Getting the film made was like putting together a puzzle. James Cameron has listed Mad Max 2 (1981) as one of his inspirations in writing the core story, as well as various classic 1950s sci-fi films. However, technology would be a big limiting factor to what he could do in the first film. After selling the story rights to producer Gale Ann Hurd for $1 in exchange for a promise that he could direct the film, the next step was finding a study willing to give it a chance. After Orion Pictures agreed to distribute the film if he could find financing, James Cameron utilized his friend Lance Henriksen (Aliens, Near Dark) to dress up as a terminator to secure the deal with Hemdale Pictures. The puzzle was taking shape, so now it was time for the actors to bring the story to life.
The casting of Arnold Schwarzenegger (Conan the Barbarian, Predator) was key to the ultimate success of the film. Although he was originally considered for the role of Kyle Reese, it was his presence during a meeting with Cameron that earned him the role. Michael Biehn (Aliens, Tombstone) would get the role of Kyle Reese, who felt much the same way that Schwarzenegger did regarding their skeptic approach to what sounded like a forgettable flick from an unknown director. However, both would change their mind once they got to know Cameron and the cameras started to roll. With actress Linda Hamilton (Children of the Corn) rounding out the core cast as young Sarah Connor, The Terminator was ready for cinematic life.
The story is simple enough and is known by just about any sci-fi fan. In the year 2029, cybernetic creations are engaged in an ongoing battle with the remnants of mankind for supremacy of Earth following a nuclear holocaust. The war is brought on after an artificial intelligence called Skynet gained awareness. A Terminator T-800 Model 101 is sent by the machines to the past of 1984 to kill Sarah Connor and alter history. Sarah Connor will be the mother of a key resistance leader named John Connor. Now, in a last ditch effort to save mankind, the resistance sends Kyle Reese to stop the terminator and save Sarah Connor. A battle across Los Angeles and a race against time creates a trail of bloodshed and chaos.
What always comes to mind every time I revisit this movie is how raw and dirty it really is. It’s a very barebones adventure lacking the gloss and big budget feel that all of the subsequent sequels would offer. Yet, it remains so simple and satisfying. Stan Winston would create some great special effects at the time. While I think the cyborg sequences hold up well, the infamous close-up shot of an obviously fake Schwarzenegger head has always looked rather bad. It doesn’t ruin the film but pulls you out of the moment. Cool practical effects but greatly limited as far as looking anything close to real. However, the story and presentation are still just as gritty and just as engaging.

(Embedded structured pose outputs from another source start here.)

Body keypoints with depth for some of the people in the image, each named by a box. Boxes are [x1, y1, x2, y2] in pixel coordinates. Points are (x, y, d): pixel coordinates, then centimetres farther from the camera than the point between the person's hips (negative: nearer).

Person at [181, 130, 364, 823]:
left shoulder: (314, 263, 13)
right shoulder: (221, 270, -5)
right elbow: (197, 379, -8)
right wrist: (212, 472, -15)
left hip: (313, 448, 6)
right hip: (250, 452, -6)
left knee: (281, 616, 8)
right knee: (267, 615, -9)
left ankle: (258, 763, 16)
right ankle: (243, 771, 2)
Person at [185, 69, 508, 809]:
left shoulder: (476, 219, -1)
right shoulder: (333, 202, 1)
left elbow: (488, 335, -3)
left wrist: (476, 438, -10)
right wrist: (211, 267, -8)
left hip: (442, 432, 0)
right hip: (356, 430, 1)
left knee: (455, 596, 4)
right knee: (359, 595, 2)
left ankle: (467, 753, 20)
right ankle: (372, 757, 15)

Arnold gives us a really good performance as a non-emotional cyborg, a rare case where his lack of acting skills plays in his favor. Its fun seeing Arnold before he would become the overblown star of countless action flicks. It’s equally entertaining to see familiar faces round out the cast. There’s Lance Henriksen as a police sergeant and Paul Winfield (Star Trek II: The Wrath of Kahn) as a police lieutenant. You’ll see a young Bill Paxton (Aliens, Twister) as a punk and Dick Miller (A Bucket of Blood, Gremlins) as a gun store clerk. Not to mention how well Biehn and Hamilton work together, it all comes together very well.

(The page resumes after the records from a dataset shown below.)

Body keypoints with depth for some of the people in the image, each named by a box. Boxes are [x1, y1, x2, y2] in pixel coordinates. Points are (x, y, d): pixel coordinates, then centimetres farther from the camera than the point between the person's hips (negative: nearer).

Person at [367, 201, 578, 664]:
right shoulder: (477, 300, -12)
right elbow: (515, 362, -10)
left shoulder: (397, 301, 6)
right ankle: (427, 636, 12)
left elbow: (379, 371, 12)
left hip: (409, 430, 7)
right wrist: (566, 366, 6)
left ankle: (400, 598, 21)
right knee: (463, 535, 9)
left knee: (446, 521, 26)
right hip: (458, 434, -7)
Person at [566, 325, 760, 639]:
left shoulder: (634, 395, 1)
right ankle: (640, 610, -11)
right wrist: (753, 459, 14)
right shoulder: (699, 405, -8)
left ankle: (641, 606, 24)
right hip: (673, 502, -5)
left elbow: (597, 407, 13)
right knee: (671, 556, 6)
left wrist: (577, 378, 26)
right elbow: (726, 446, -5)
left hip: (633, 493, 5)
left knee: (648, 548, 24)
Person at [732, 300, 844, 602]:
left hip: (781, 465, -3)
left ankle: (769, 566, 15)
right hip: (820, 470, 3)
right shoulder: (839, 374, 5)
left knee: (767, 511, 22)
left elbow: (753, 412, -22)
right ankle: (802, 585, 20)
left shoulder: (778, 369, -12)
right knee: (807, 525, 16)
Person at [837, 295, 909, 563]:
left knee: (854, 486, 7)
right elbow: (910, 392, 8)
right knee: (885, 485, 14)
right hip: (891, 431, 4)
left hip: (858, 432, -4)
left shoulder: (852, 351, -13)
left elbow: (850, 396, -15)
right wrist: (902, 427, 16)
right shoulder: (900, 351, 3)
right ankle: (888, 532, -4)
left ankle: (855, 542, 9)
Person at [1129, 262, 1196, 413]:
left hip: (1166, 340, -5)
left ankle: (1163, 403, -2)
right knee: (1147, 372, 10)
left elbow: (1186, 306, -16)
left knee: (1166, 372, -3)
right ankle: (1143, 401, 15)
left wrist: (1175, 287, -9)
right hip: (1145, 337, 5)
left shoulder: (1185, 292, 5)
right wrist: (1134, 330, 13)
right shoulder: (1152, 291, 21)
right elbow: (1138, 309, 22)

From the opening sounds of a great synthesized musical score to the final shot of Sarah in the desert commenting on the upcoming storm, The Terminator still entertains after more than 30 years. It made an immediate impact at the movie theaters and subsequent home video market. But it also generated a huge fan following that ensured we weren’t quite done with this universe just yet. If by some odd chance you’ve never seen The Terminator, or if you haven’t revisited it in a while, take the time to escape the heat of the summer and cool off with a classic.